Must-Read: Carmen Reinhart and Ken Rogoff are mainstream economists. The fact is that they had much more influence on e...
http://www.bradford-delong.com/2017/03/must-read-carmen-reinhart-and-ken-rogoff-are-mainstream-economists-the-fact-is-that-they-had-much-more-influence-on-eco.html

Must-Read: Carmen Reinhart and Ken Rogoff are mainstream economists. The fact is that they had much more influence on economic policy in 2009-2013 than did Simon Wren-Lewis and me. Simon needs to face that fact squarely, rather than to dodge it. The fact is that the "mainstream economists, and most mainstream economists" who were heard in the public sphere were not against austerity, but rather split, with, if anything, louder and larger voices on the pro-austerity side. (IMHO, Simon Wren-Lewis half admits this with his denunciations of "City economists".) For this reason, I think Simon's response here to Unlearning Economics is ineffective, and unhelpful:

Simon Wren-LewisOn Criticising the Existence of Mainstream Economics: "I'm very grateful to Unlearning Economics (UE) for writing in a clear and forceful way a defence of the idea that attacking mainstream economics is a progressive endeavor...

...I think such attacks are far from progressive.... Devoting a lot of time to exposing students to contrasting economic frameworks (feminist, Austrian, post-Keynesian)... means cutting time spent on learning the essential tools that any economist needs.... Let me start at the end of the UE piece:

The case against austerity does not depend on whether it is 'good economics', but on its human impact. Nor does the case for combating climate change depend on the present discounted value of future costs to GDP. Reclaiming political debate from the grip of economics will make the human side of politics more central, and so can only serve a progressive purpose...

Austerity did not arise because people forgot about its human impact. It arose because politicians, with help from City economists, started scare mongering about the deficit.... Every UK household knew that your income largely dictates what you can spend, and as long as the analogy between that and austerity remained unchallenged, talk about human impact would have little effect.... The only way to beat austerity is to question the economics on which it is based.... Having mainstream economics, and most mainstream economists, on your side in the debate on austerity is surely a big advantage....
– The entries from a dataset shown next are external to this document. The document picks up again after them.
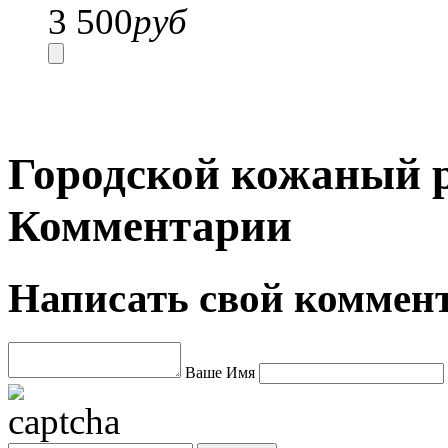
3 500
руб
Городской кожаный р
Комментарии
Написать свой коммен
Ваше Имя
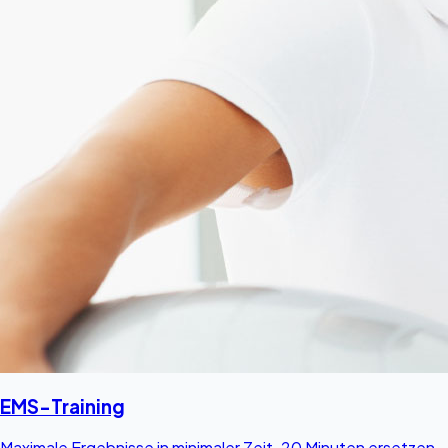
EMS-Training
Maximale Ergebnisse in minimaler Zeit. 20 Minuten ersetzen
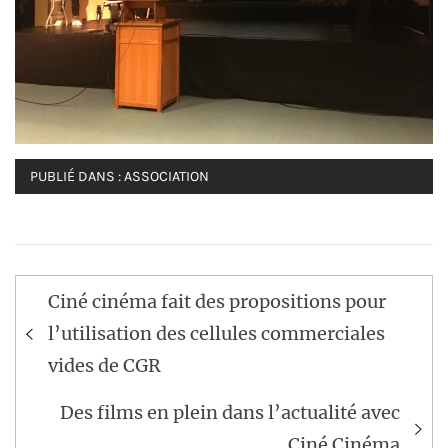
PUBLIÉ DANS :
ASSOCIATION
Navigation
Ciné cinéma fait des propositions pour
de
l’utilisation des cellules commerciales
l’article
vides de CGR
Des films en plein dans l’actualité avec
Ciné Cinéma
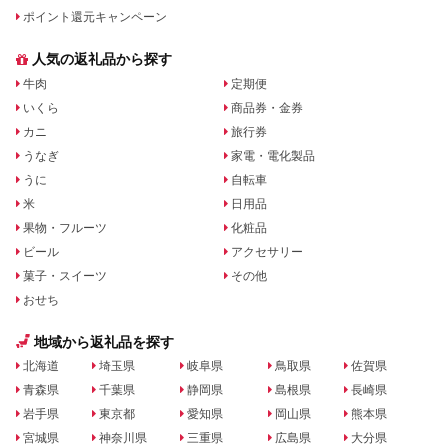
ポイント還元キャンペーン
人気の返礼品から探す
牛肉
定期便
いくら
商品券・金券
カニ
旅行券
うなぎ
家電・電化製品
うに
自転車
米
日用品
果物・フルーツ
化粧品
ビール
アクセサリー
菓子・スイーツ
その他
おせち
地域から返礼品を探す
北海道
埼玉県
岐阜県
鳥取県
佐賀県
青森県
千葉県
静岡県
島根県
長崎県
岩手県
東京都
愛知県
岡山県
熊本県
宮城県
神奈川県
三重県
広島県
大分県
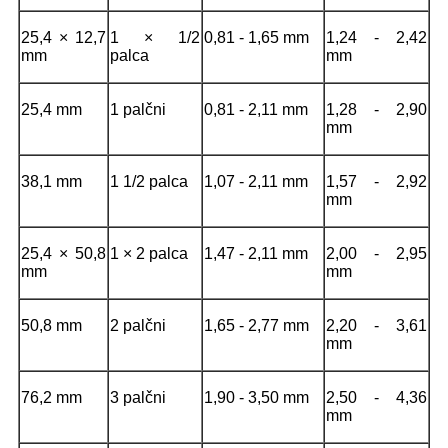
25,4 × 12,7
1 × 1/2
0,81 - 1,65 mm
1,24 - 2,42
mm
palca
mm
25,4 mm
1 palčni
0,81 - 2,11 mm
1,28 - 2,90
mm
38,1 mm
1 1/2 palca
1,07 - 2,11 mm
1,57 - 2,92
mm
25,4 × 50,8
1 × 2 palca
1,47 - 2,11 mm
2,00 - 2,95
mm
mm
50,8 mm
2 palčni
1,65 - 2,77 mm
2,20 - 3,61
mm
76,2 mm
3 palčni
1,90 - 3,50 mm
2,50 - 4,36
mm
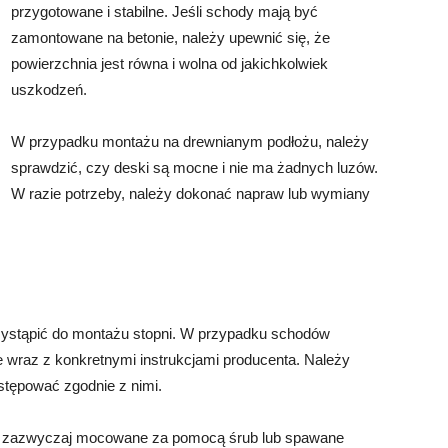
przygotowane i stabilne. Jeśli schody mają być
zamontowane na betonie, należy upewnić się, że
powierzchnia jest równa i wolna od jakichkolwiek
uszkodzeń.
W przypadku montażu na drewnianym podłożu, należy
sprawdzić, czy deski są mocne i nie ma żadnych luzów.
W razie potrzeby, należy dokonać napraw lub wymiany
ystąpić do montażu stopni. W przypadku schodów
 wraz z konkretnymi instrukcjami producenta. Należy
ostępować zgodnie z nimi.
ą zazwyczaj mocowane za pomocą śrub lub spawane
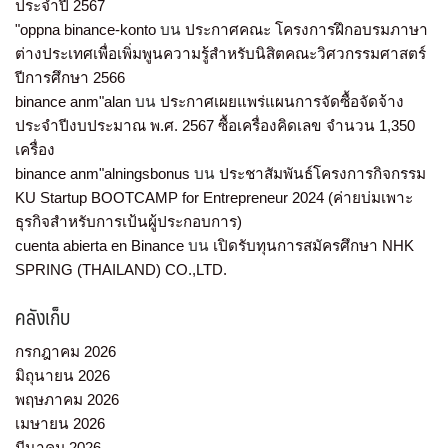
ประจำปี 2567
"oppna binance-konto
บน
ประกาศคณะ โครงการฝึกอบรมภาษา
ต่างประเทศเพื่อเพิ่มพูนความรู้สำหรับนิสิตคณะวิศวกรรมศาสตร์
ปีการศึกษา 2566
binance anm"alan
บน
ประกาศเผยแพร่แผนการจัดซื้อจัดจ้าง
ประจำปีงบประมาณ พ.ศ. 2567 ซื้อเครื่องคิดเลข จำนวน 1,350
เครื่อง
binance anm"alningsbonus
บน
ประชาสัมพันธ์โครงการกิจกรรม
KU Startup BOOTCAMP for Entrepreneur 2024 (ค่ายบ่มเพาะ
ธุรกิจสำหรับการเป้นผู้ประกอบการ)
cuenta abierta en Binance
บน
เปิดรับทุนการสมัครศึกษา NHK
SPRING (THAILAND) CO.,LTD.
คลังเก็บ
กรกฎาคม 2026
มิถุนายน 2026
พฤษภาคม 2026
เมษายน 2026
มีนาคม 2026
Where UE is on stronger ground is where they question the responsibility of economists.... Politicians grabbed hold of the Rogoff and Reinhart argument about a 90% threshold for government debt:

Where was the formal, institutional denunciation of such a glaring error from the economics profession, and of the politicians who used it to justify their regressive policies? Why are R & R still allowed to comment on the matter with even an ounce of credibility? The case for austerity undoubtedly didn't hinge on this research alone, but imagine if a politician cited faulty medical research to approve their policies—would institutions like the BMA not feel a responsibility to condemn it?"
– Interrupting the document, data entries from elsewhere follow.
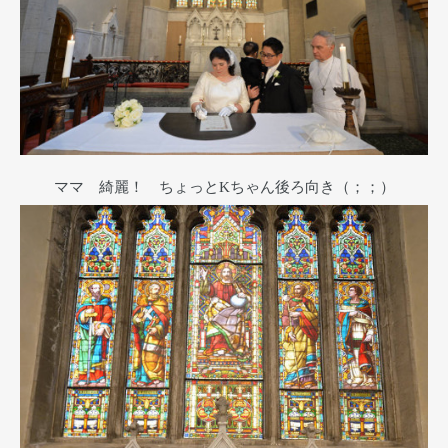
ママ 綺麗！ ちょっとKちゃん後ろ向き（；；）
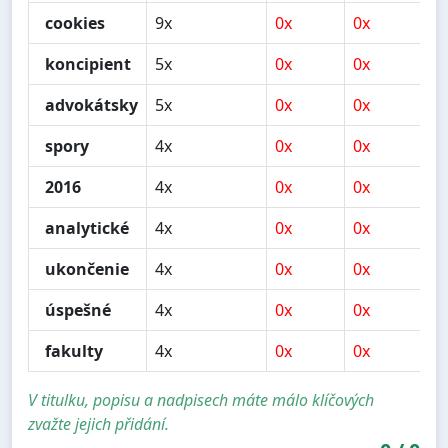
cookies
9x
0x
0x
4
koncipient
5x
0x
0x
0
advokátsky
5x
0x
0x
0
spory
4x
0x
0x
0
2016
4x
0x
0x
0
analytické
4x
0x
0x
1
ukončenie
4x
0x
0x
0
úspešné
4x
0x
0x
0
fakulty
4x
0x
0x
0
V titulku, popisu a nadpisech máte málo klíčových
zvažte jejich přidání.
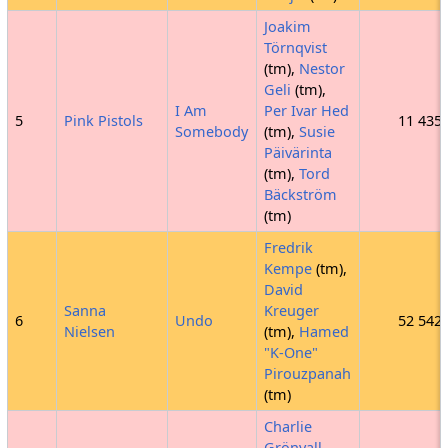
Joakim
Törnqvist
(tm),
Nestor
Geli
(tm),
I Am
Per Ivar Hed
5
Pink Pistols
11 435
Somebody
(tm),
Susie
Päivärinta
(tm),
Tord
Bäckström
(tm)
Fredrik
Kempe
(tm),
David
Sanna
Kreuger
6
Undo
52 542
Nielsen
(tm),
Hamed
"K-One"
Pirouzpanah
(tm)
Charlie
Grönvall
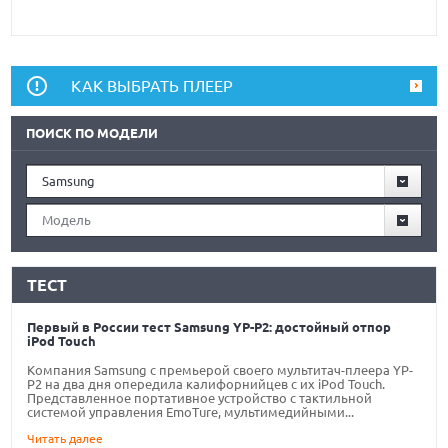
КАК ВЫБРАТЬ ПЛЕЕР
ПОИСК ПО МОДЕЛИ
Samsung
Модель
ТЕСТ
Первый в России тест Samsung YP-P2: достойный отпор
iPod Touch
Компания Samsung с премьерой своего мультитач-плеера YP-
P2 на два дня опередила калифорнийцев с их iPod Touch.
Представленное портативное устройство с тактильной
системой управления EmoTure, мультимедийными...
Читать далее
I want to avoid getting bogged down in the specifics of this example, but instead just talk about generalities.... If some professional body started ruling on what the consensus among economists was... [that] would go in completely the opposite direction from what most heterodox economists wish.... There is plenty wrong with mainstream economics, but replacing it with schools of thought is not the progressive endeavor that some believe. It would just give you more idiotic policies like Brexit.